C’est dans ce cadre que le Directeur politique du Bureau de l’ONU pour l’Afrique de l’Ouest et le Sahel a rencontré ce mercredi 6 novembre 2024, le ministre en charge de la Jeunesse. Moudjib Djinadou parle d’une décision souveraine de la Primature guinéenne, qui a souhaité selon lui, que le secrétaire général des Nations Unies déploie une mission d’évaluation en Guinée.
‘’C’est une décision souveraine de la Primature, du Gouvernement donc, qui a souhaité que le Secrétaire général des Nations-Unies déploie une mission d’évaluation. Puisque le Gouvernement de Guinée va s’acheminer à un moment où à un autre, à la fin de la transition, qui sera donc sanctionnée par une élection. Et donc, il nous a été recommandé de venir un peu en avance, discuter avec toutes les parties prenantes des éventuels facteurs et défis qui vont se poser dans le cadre de ce processus électoral à venir’’, a-t-il déclaré au sortir de son tête-à-tête avec le ministre Keamou Bogola Haba.

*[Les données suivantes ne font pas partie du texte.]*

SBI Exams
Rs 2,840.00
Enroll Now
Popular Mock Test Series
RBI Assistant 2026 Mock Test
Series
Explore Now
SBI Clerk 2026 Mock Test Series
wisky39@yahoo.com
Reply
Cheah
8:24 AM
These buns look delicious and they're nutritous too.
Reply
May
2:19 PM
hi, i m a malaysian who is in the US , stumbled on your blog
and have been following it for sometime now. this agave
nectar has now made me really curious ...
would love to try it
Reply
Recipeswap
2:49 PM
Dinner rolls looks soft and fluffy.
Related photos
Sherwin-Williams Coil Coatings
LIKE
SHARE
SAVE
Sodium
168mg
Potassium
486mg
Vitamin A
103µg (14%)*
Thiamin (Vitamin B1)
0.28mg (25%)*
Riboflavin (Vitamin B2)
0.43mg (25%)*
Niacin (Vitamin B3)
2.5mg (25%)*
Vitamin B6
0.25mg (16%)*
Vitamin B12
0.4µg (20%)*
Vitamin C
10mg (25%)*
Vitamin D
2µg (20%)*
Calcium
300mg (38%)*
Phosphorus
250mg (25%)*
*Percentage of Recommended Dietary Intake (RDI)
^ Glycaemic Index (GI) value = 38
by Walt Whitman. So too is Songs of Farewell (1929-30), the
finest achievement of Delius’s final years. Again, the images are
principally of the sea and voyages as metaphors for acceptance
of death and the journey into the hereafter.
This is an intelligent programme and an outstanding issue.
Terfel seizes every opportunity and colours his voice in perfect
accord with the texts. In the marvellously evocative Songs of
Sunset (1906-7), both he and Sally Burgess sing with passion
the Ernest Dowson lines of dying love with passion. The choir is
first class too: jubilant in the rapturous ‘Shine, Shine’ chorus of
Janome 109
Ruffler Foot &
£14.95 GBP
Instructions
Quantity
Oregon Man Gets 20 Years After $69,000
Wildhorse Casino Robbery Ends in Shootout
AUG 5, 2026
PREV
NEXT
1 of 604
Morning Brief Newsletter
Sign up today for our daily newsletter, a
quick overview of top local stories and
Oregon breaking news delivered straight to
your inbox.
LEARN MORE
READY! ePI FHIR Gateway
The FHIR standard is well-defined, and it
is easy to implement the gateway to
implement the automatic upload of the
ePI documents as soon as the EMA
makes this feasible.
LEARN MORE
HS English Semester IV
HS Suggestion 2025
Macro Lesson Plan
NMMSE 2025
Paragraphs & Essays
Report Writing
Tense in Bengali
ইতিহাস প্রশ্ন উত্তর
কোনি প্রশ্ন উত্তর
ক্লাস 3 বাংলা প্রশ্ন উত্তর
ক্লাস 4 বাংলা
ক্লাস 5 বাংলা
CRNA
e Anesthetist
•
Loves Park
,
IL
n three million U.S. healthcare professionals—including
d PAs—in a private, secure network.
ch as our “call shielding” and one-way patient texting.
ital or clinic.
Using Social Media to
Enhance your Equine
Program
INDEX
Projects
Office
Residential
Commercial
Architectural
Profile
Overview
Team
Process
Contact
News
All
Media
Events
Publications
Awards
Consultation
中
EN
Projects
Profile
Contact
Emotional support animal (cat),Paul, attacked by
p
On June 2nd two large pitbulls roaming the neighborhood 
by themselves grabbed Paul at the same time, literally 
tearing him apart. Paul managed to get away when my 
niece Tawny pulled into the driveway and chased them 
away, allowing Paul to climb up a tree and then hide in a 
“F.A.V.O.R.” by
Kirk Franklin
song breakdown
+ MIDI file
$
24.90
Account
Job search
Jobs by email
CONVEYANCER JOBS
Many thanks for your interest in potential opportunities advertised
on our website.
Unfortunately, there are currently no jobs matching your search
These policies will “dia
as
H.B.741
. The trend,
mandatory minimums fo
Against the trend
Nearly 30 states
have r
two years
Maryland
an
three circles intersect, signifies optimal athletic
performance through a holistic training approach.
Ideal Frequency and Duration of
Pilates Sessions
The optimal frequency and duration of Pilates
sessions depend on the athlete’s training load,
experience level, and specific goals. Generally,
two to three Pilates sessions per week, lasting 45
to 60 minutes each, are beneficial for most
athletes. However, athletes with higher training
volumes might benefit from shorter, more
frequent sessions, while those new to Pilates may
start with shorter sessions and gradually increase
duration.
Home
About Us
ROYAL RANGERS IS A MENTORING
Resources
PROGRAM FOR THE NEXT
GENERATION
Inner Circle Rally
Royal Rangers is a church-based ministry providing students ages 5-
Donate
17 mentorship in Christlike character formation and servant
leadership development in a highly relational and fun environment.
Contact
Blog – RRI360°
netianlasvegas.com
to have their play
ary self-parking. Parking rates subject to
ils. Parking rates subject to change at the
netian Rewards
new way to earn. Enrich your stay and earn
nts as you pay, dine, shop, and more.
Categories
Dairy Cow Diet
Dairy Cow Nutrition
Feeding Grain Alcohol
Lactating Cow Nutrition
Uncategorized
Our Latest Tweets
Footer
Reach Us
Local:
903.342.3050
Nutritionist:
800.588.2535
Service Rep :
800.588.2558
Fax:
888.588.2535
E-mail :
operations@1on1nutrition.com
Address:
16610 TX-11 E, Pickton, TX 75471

Cette initiative, qui répond à une demande du gouvernement guinéen, vise à analyser les conditions et le cadre juridique du processus électoral en cours en République de Guinée. L’objectif est de déterminer les capacités et les besoins des principaux acteurs impliqués dans ce processus crucial pour l’avenir politique du pays.
‘’De notre conversation avec M. le ministre de la Jeunesse et des Sports, il ressort que, il y a beaucoup d’initiatives en fait, s’il s’agit notamment de la jeunesse. Beaucoup d’initiatives sont en cours et déjà ces initiatives sont en cours de façon collégiale avec des agences des Nations Unies. Nous sommes déjà d’une certaine façon en phase. Et lorsque nous aurons une évaluation plus concrète à l’issue des deux semaines que l’équipe passera ici, des recommandations seront faites, pour qu’une autre mission vienne discuter de façon un peu plus détaillée des projets qui ont déjà commencé et qui vont être sans doute peaufiner pour la suite’’, a rassuré le diplomate onusien Moudjib Djinadou.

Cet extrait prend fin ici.